Com livro novo, prefaciado por Lula, Tiburi é forçada a mudar-se do Brasil
por Afonso Borges no O Globo
Em que ponto o intelecto se descola da realidade? É comum conduzirmos momentos difíceis da vida, os grandes enfrentamentos, com uma boa dose de racionalidade. Marcia Tiburi tem esta qualidade que é, ao mesmo tempo, uma defesa. Moça de coração bom, que veio do interior do Rio Grande do Sul direto para o caldeirão fervente dos combates universitários. Dali, transportou a delicadeza para a literatura. Fez romances, grandes, gordos, deste que o Fernando Sabino dizia que paravam em pé. Foi ao ensaio, mandou recado para as crianças, os jovens, encarou os fascistas – com violência, quando necessário. Subiu aos palanques imaginando uma política nova. E trombou com a velha política. Parou e agora descansa carregando pedras: terminou um livro que se chama “O Delírio do Poder”. Editado pela Record, é um ensaio sobre o Brasil político de 2018 e as eleições. Ao mesmo tempo, traz uma narrativa interna sobre a participação de Tiburi na campanha do Rio. É um livro de testemunho e filosofia.
Ela conversa comigo:
– Neste livro eu conto histórias da campanha – todas as histórias que importam de verdade. Falo da dominação psicológica, sobre a guerra híbrida, a guerra da desinformação e as fake news que fizeram comigo. Falo também da visita ao Lula, junto com a Dilma, na prisão, das vicissitudes da esquerda, das pessoas que encontrei nas ruas, das mulheres com quem tive densos encontros políticos.
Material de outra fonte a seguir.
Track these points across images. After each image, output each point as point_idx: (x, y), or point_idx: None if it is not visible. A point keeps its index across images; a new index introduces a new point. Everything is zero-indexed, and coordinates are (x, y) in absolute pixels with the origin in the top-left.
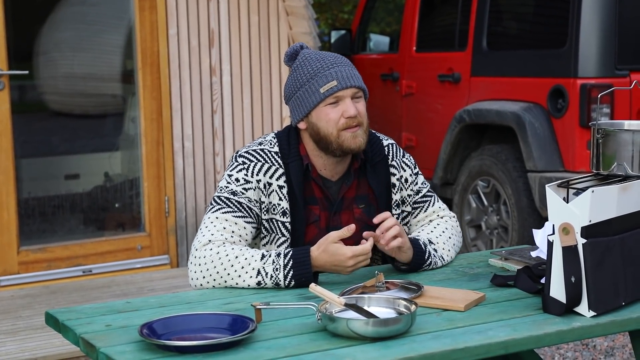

– Ah, estou fazendo um livro infantil com a minha irmã.
– E estou desenhando muito, também. Estou reescrevendo e desenhando “Filosofia Cinza” numa tela gigante e muito empolgada com isso. Ao mesmo tempo, escrevendo um novo romance sobre uma professora de filosofia que sempre estudou as teorias da verdade e, de repente, se tornou vítima de fake news. Está muito divertido.
Ontem recebeu um presente emocionante: uma carta de Luis Inácio da Silva que irá para a orelha do livro. Aqui está, na íntegra:
A Márcia Tiburi não falta coragem. Nas suas opiniões, ideias atitudes, ela não tem medo de arriscar, de dizer o que pensa e sente, de correr o risco de desagradar. Ela não vai se calar diante de uma injustiça ou para manter um espaço em um canal de TV. Ela não vai nunca abdicar da sua voz e das suas reflexões. Ela vai dizer e escrever o que ela pensa. O seu leitor pode ter certeza disso.
Conheci a Márcia pela sua coragem nas suas análises, opiniões, livros e na sua vida.
E ano passado ela teve a coragem de ir além de analisar e escrever sobre o cenário político para participar das disputas eleitorais, algo que pouca gente tem coragem de fazer.
A política é ao mesmo tempo a atividade mais exigida pela sociedade e a mais criticada. As pessoas exigem mais de um político do que muitas vezes exigem de si mesmas. E não importa quem seja o político, a satisfação a quem depositou sua confiança nele.
Claro que a política é cheia de falhas, porque é humana. Mas quando se nega a política, o que vem depois, e estamos vendo isso hoje no Brasil, é sempre pior.
Márcia, em um momento muito difícil do país, e em especial do Rio de Janeiro, teve a coragem de assumir o desafio de ser candidata, de se propor a cuidar da população, a conversar e entender seus problemas e aflições.
Eu sei que uma experiência dessas é transformadora e teve forte efeitos nas suas reflexões sobre o momento atual, tornado esse livro ainda mais interessante ao unir a cultura e teoria que a Márcia conhece com a sua experiência prática no desafio nas ruas, na imprensa, nas mídias sociais, em debater política no mundo de hoje.
Esse livro é mais uma coragem dela de pensar e agir livremente. Liberdade tão essencial ao ser humano. Porque podem prender a democracia, mas a cada quatro anos ele tem que sair na rua para pedir voto, no sol, na chuva, dando suor nos nossos corpos, mas é a coragem e o pensamento que nos fazem livres e não prisioneiros (Lula)
Mas nem tudo são “felicidades”. Marcia Tiburi, intimidada com ameaças, mudou-se do Brasil. Chegou o tempo nunca imaginado do exílio. Marcia cruzou a linha que separa a literatura do real ao se candidatar ao Governo do Rio pelo PT. Agora, vai pagar o preço. O preço no qual a razão comum, a sensatez, a filosofia e os argumentos não valem nada. Nada, mesmo.